Dores no braço e na coluna impedem Alessandra de ajudar o marido. "Já fui babá, doméstica. O último emprego foi em uma firma de papelão, que fechou e dispensou todo mundo. Nunca fui registrada", relata. Foi catadora por nove anos. Até que não conseguiu mais e passou a mendigar na frente dos supermercados do bairro nobre.
Quando ficam sem creche, os netos vão junto com ela. Nesses dias, as doações triplicam e o expediente é mais curto, porque "a criançada não pode pegar friagem". Quando se posta sozinha na calçada, fica até às 22h e, se consegue encher uma mochila, já está bom. "Não fico no mesmo lugar dois dias seguidos pro pessoal não falar 'já te dei'. Tenho que zanzar."
Pedinte intermunicipal
"Onde moro é vila. Lá, o povo não ajuda. Depois, eu não quero que as pessoas fiquem comentando. Tenho vergonha se um vizinho descobre que a gente está pedindo." Três vezes por semana, Andréia, seu marido e as três crianças atravessam os 35 quilômetros de distância entre o bairro Pimentas, no município de Guarulhos, e a avenida Paulista, até encher um carrinho de feira com doações e conseguir dinheiro para a condução de volta.
Ela recebe atualmente R$ 375 do Bolsa Família, enquanto o marido tem direito a R$ 150 pelo auxílio emergencial durante a pandemia. Pagam R$ 300 de aluguel por um quarto com banheiro coletivo. Sobra R$ 225 para cinco pessoas viverem.
"A gente montou um barraco em terreno baldio, mas desistiu porque as crianças ficavam muito doentes com tanto frio, mato e bicho. Até rato tinha. Melhor alugar um quartinho. O problema é que não sobra dinheiro para a comida."

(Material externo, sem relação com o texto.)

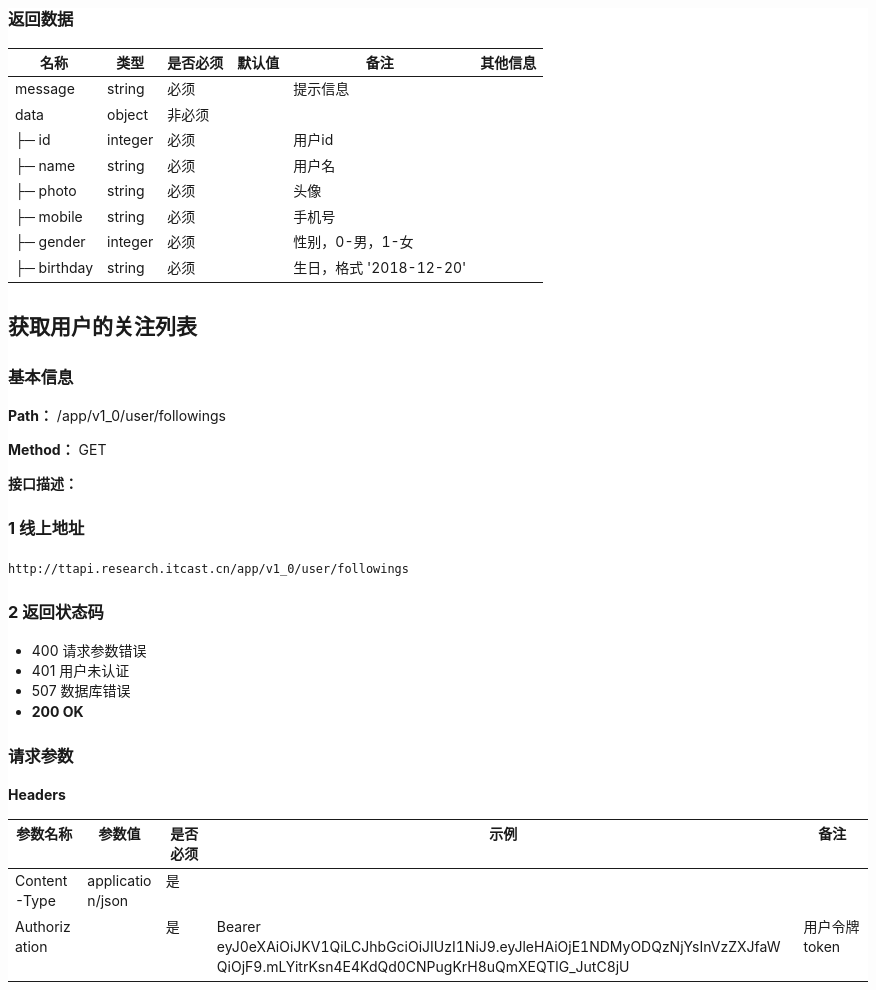 ### 返回数据

| 名称        | 类型    | 是否必须 | 默认值 | 备注                    | 其他信息 |
| ----------- | ------- | -------- | ------ | ----------------------- | -------- |
| message     | string  | 必须     |        | 提示信息                |          |
| data        | object  | 非必须   |        |                         |          |
| ├─ id       | integer | 必须     |        | 用户id                  |          |
| ├─ name     | string  | 必须     |        | 用户名                  |          |
| ├─ photo    | string  | 必须     |        | 头像                    |          |
| ├─ mobile   | string  | 必须     |        | 手机号                  |          |
| ├─ gender   | integer | 必须     |        | 性别，0-男，1-女        |          |
| ├─ birthday | string  | 必须     |        | 生日，格式 '2018-12-20' |          |

## 获取用户的关注列表



### 基本信息

**Path：** /app/v1_0/user/followings

**Method：** GET

**接口描述：**

### 1 线上地址

```url
http://ttapi.research.itcast.cn/app/v1_0/user/followings
```



### 2 返回状态码

- 400 请求参数错误
- 401 用户未认证
- 507 数据库错误
- **200 OK**

### 

### 请求参数

**Headers**

| 参数名称      | 参数值           | 是否必须 | 示例                                                         | 备注          |
| ------------- | ---------------- | -------- | ------------------------------------------------------------ | ------------- |
| Content-Type  | application/json | 是       |                                                              |               |
| Authorization |                  | 是       | Bearer eyJ0eXAiOiJKV1QiLCJhbGciOiJIUzI1NiJ9.eyJleHAiOjE1NDMyODQzNjYsInVzZXJfaWQiOjF9.mLYitrKsn4E4KdQd0CNPugKrH8uQmXEQTlG_JutC8jU | 用户令牌token |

Antes de casar e ter filhos, Andréia trabalhava com telemarketing e chegou a estudar um semestre na faculdade de enfermagem. "Não era boa de cálculo, ia mal nas avaliações e tinha que pagar a mais para fazer prova substitutiva. Larguei. Depois vieram as crianças e não conseguia mais voltar."
Logo ao lado, sua filha de dois anos acha que tudo é brincadeira. Dá tchauzinho para os pedestres, aperta uma banana como se fosse massinha de modelar e joga uma uva que caiu no chão e vê a fruta rolar como uma bolinha de gude. Dá um gritinho e abraça a mãe.
A pobreza vai ao shopping
As administrações de shopping centers e supermercados adotam posturas diversas para lidar com pedintes em suas dependências e proximidades, desde pedir a apreensão de menores em situação de rua até contratar assistentes sociais para orientá-los a fazerem cursos.
O abismo social brasileiro se escancarou ainda mais durante a pandemia e a crise econômica decorrente, com desemprego recorde. Meninos carregam placas de "Tenho Fome", e famílias inteiras ficam na porta dos comércios.
Meg Silva, 46, se dá conta disso. Ela mora na calçada diante de um supermercado, no bairro paulistano de Pinheiros. "Fui demitida e estou esperando receber meus direitos trabalhistas. Quando pegar minha grana, me mando daqui." Quer voltar para Salvador, sua terra natal. Os pedestres escorregam umas notas e mantimentos para ela. Com isso, ela vai sobrevivendo. "Já morei no meio do barro e dos mosquitos. Até que essa calçada embaixo de uma marquise está melhor."
Enquanto isso, a desigualdade é encarada cada vez mais como parte da paisagem brasileira, numa realidade em que muitos aturam e poucos faturam.